Beginning this month, the UK's National Health Service will open up all patient records in its system for medical research, The Guardian reports.
Under this model, all patients enrolled in the NHS system — around 52 million people — "will become a research subject by default, their anonymized records being made available for study, unless they opt out," The Guardian says.
The NHS National Institute for Health Research has partnered with the Medicines and Healthcare Products Regulatory Agency to launch a new service called the Clinical Practice Research Datalink that will manage the use of medical records for research projects. Scientists who want to mine information in patient records must register through CPRD for approval by an independent scientific advisory committee. If approved, CPRD pulls the required records, performs the scientist's query, and delivers the anonymized results.

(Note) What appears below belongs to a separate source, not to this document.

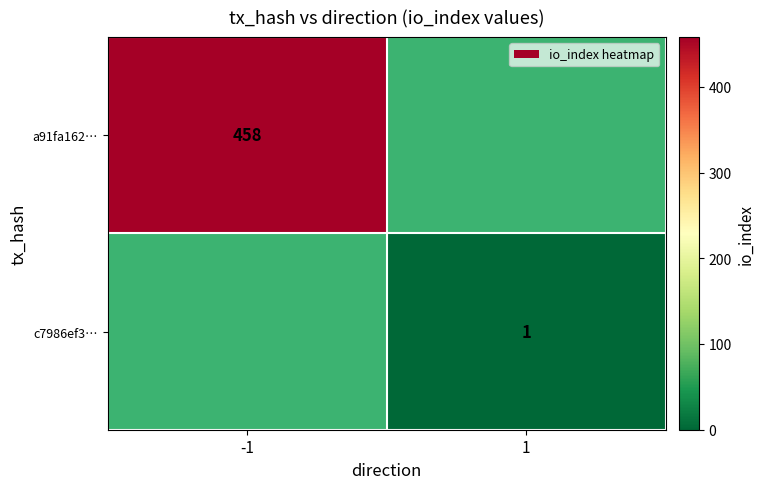

True or false: c7986ef3… has a value of 2 at 1.

False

The UK's Foundation for Genomics and Population Health notes that the new model will require changes in the NHS constitution "to allow presumed patient consent."
According to The Guardian, the new system isn't just about improving healthcare through improved access to patient records: The UK government plans to charge companies for access to the data. "The MHRA will charge industry double the academic rate, with private companies paying about £50,000 to £100,000 [$80,000 to $160,000] a study, depending on how much record linking needs to be done," the paper reports. "The system can only be used for medical research, so drug companies cannot use CPRD for marketing, for example, by tracking down GP surgeries that are not prescribing their medicines."
In addition, all projects that use CPRD data "must be made public, usually through published journals."